The company had posted a worse-than-expected net loss of T$13.12 billion in the third quarter and a T$3.37 billion loss in the same quarter of 2012. It has reported losses or meager profit at best every quarter for almost three years.
“Acer acknowledges missteps in the past on resource allocation and the over expectation of ultrabooks and notebooks with touchpanel,” the company said in a press release. “Although the products were leading in design they did not accurately fulfill market needs.”
Chief financial officer Eva Ho told reporters at a press conference that the company will continue to face challenges but that losses should continue to shrink. Coming on the heels of a previously announced 7 percent reduction in workforce and other cost-cutting measures, Ho did not rule out future job cuts.

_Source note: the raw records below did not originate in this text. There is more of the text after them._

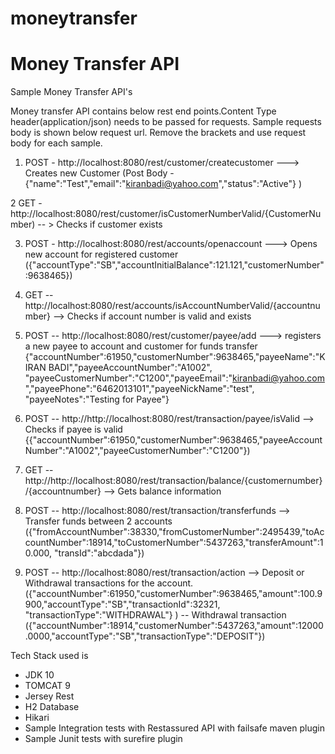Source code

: # moneytransfer
Money Transfer API
=======
Sample Money Transfer API's

Money transfer API contains below rest end points.Content Type header(application/json) needs to be passed for requests. Sample requests body is shown below request url. Remove the brackets and use request body for each sample.

1. POST -  http://localhost:8080/rest/customer/createcustomer  ---> Creates new Customer
  (Post Body - {"name":"Test","email":"kiranbadi@yahoo.com","status":"Active"} )

2  GET - http://localhost:8080/rest/customer/isCustomerNumberValid/{CustomerNumber) -- > Checks if customer exists

3. POST - http://localhost:8080/rest/accounts/openaccount    ---> Opens new account for registered customer
   ({"accountType":"SB","accountInitialBalance":121.121,"customerNumber":9638465})
   
4. GET -- http://localhost:8080/rest/accounts/isAccountNumberValid/{accountnumber} --> Checks if account number is valid and exists
  
5. POST -- http://localhost:8080/rest/customer/payee/add  ---> registers a new payee to account and customer for funds transfer
   {"accountNumber":61950,"customerNumber":9638465,"payeeName":"KIRAN    BADI","payeeAccountNumber":"A1002",
    "payeeCustomerNumber":"C1200","payeeEmail":"kiranbadi@yahoo.com","payeePhone":"6462013101","payeeNickName":"test",
    "payeeNotes":"Testing for Payee"}
    
6. POST -- http://http://localhost:8080/rest/transaction/payee/isValid --> Checks if payee is valid
   {{"accountNumber":61950,"customerNumber":9638465,"payeeAccountNumber":"A1002","payeeCustomerNumber":"C1200"})
  
7. GET -- http://http://localhost:8080/rest/transaction/balance/{customernumber}/{accountnumber} --> Gets balance information 

8. POST -- http://localhost:8080/rest/transaction/transferfunds --> Transfer funds between 2 accounts
  ({"fromAccountNumber":38330,"fromCustomerNumber":2495439,"toAccountNumber":18914,"toCustomerNumber":5437263,"transferAmount":10.000,
  "transId":"abcdada"})
  
9. POST -- http://localhost:8080/rest/transaction/action  --> Deposit or Withdrawal transactions for the account.
  ({"accountNumber":61950,"customerNumber":9638465,"amount":100.9900,"accountType":"SB","transactionId":32321,
  "transactionType":"WITHDRAWAL"} )  -- Withdrawal transaction
  ({"accountNumber":18914,"customerNumber":5437263,"amount":12000.0000,"accountType":"SB","transactionType":"DEPOSIT"})
  
  
Tech Stack used is 

- JDK 10
- TOMCAT 9
- Jersey Rest
- H2 Database
- Hikari
- Sample Integration tests with Restassured API with failsafe maven plugin
- Sample Junit tests with surefire plugin
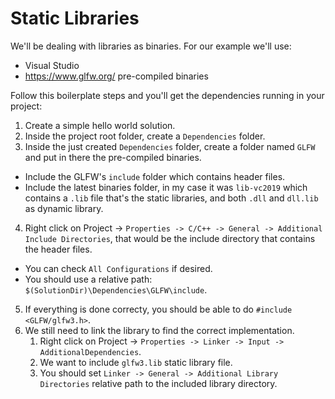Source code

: # Static Libraries

We'll be dealing with libraries as binaries. For our example we'll use:

* Visual Studio
* https://www.glfw.org/ pre-compiled binaries

Follow this boilerplate steps and you'll get the dependencies running in your project:

1. Create a simple hello world solution.
2. Inside the project root folder, create a `Dependencies` folder.
3. Inside the just created `Dependencies` folder, create a folder named `GLFW` and put in there the pre-compiled binaries.
  * Include the GLFW's `include` folder which contains header files.
  * Include the latest binaries folder, in my case it was `lib-vc2019` which contains a `.lib` file that's the static libraries, and both `.dll` and `dll.lib` as dynamic library.
4. Right click on Project -> `Properties -> C/C++ -> General -> Additional Include Directories`, that would be the include directory that contains the header files.
  * You can check `All Configurations` if desired.
  * You should use a relative path: `$(SolutionDir)\Dependencies\GLFW\include`.
5. If everything is done correcty, you should be able to do `#include <GLFW/glfw3.h>`.
6. We still need to link the library to find the correct implementation.
   1. Right click on Project -> `Properties -> Linker -> Input -> AdditionalDependencies`.
   2. We want to include `glfw3.lib` static library file.
   3. You should set `Linker -> General -> Additional Library Directories` relative path to the included library directory.
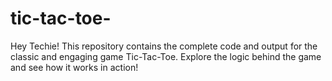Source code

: # tic-tac-toe-
Hey Techie! This repository contains the complete code and output for the classic and engaging game Tic-Tac-Toe. Explore the logic behind the game and see how it works in action!
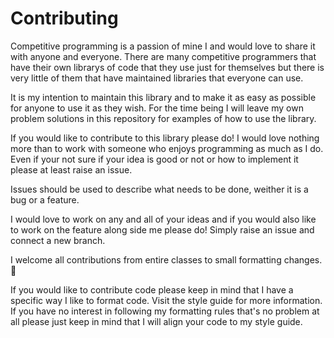# Contributing

Competitive programming is a passion of mine I and would love to share it with
anyone and everyone. There are many competitive programmers that have their own
librarys of code that they use just for themselves but there is very little of 
them that have maintained libraries that everyone can use. 

It is my intention to maintain this library and to make it as easy as possible
for anyone to use it as they wish. For the time being I will leave my own problem
solutions in this repository for examples of how to use the library.

If you would like to contribute to this library please do! I would love nothing
more than to work with someone who enjoys programming as much as I do. Even
if your not sure if your idea is good or not or how to implement it please
at least raise an issue.

Issues should be used to describe what needs to be done, weither it is a bug
or a feature. 

I would love to work on any and all of your ideas and if you would also like to
work on the feature along side me please do! Simply raise an issue and connect
a new branch.

I welcome all contributions from entire classes to small formatting changes. 💙

If you would like to contribute code please keep in mind that I have a specific
way I like to format code. Visit the style guide for more information. If you
have no interest in following my formatting rules that's no problem at all
please just keep in mind that I will align your code to my style guide.
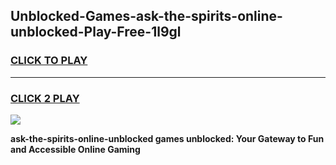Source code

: 
## Unblocked-Games-ask-the-spirits-online-unblocked-Play-Free-1l9gl
<h3>
<a href="https://premium76.site?title=ask-the-spirits-online-unblocked&ref=12A">CLICK TO PLAY</a></h3>
<hr>

<h3>
<a href="https://premium76.site?title=ask-the-spirits-online-unblocked&ref=12A">CLICK 2 PLAY</a>
  
</h3>

<a href="https://premium76.site?title=ask-the-spirits-online-unblocked&ref=12A"><img src="https://clearcache.store/games.png"></a>


**ask-the-spirits-online-unblocked games unblocked: Your Gateway to Fun and Accessible Online Gaming**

As part of a turnaround strategy, in December the company named former Taiwan Semiconductor Manufacturing Co Ltd sales executive Jason Chen as its new CEO and launched a new initiative to integrate hardware, software and cloud services.
Rocked by rapidly-changing tastes in consumer electronics and the overall decline of the PC industry, Acer’s market share has declined from the double-digit levels it enjoyed from 2008 to mid-2011, according to data from research firm IDC.
The company remains stuck in the weakest sector of the PC market, focusing on consumer sales while rivals like Hewlett-Packard Co and Lenovo Group Ltd push harder into enterprise PCs and servers.
It also hasn’t made significant inroads into the faster growing tablet sphere, losing out to heavyweights Apple Inc and Samsung Electronics Co Ltd.
Executive-level reshuffling has also led to criticism that the company lacks strong leadership, as Chen is the company’s second CEO since Italian-born Gianfranco Lanci left acrimoniously in 2011. In November, then-corporate president Jim Wong had been announced to take on the CEO position, only to step down two weeks later.
Co-founder Stan Shih also returned in November as chairman in an effort to stanch the bleeding.
Analysts fault the company for lack of a clear strategy and path to profitability on its “Build Your Own Cloud” campaign, which the company has trumpeted as the wave of the future.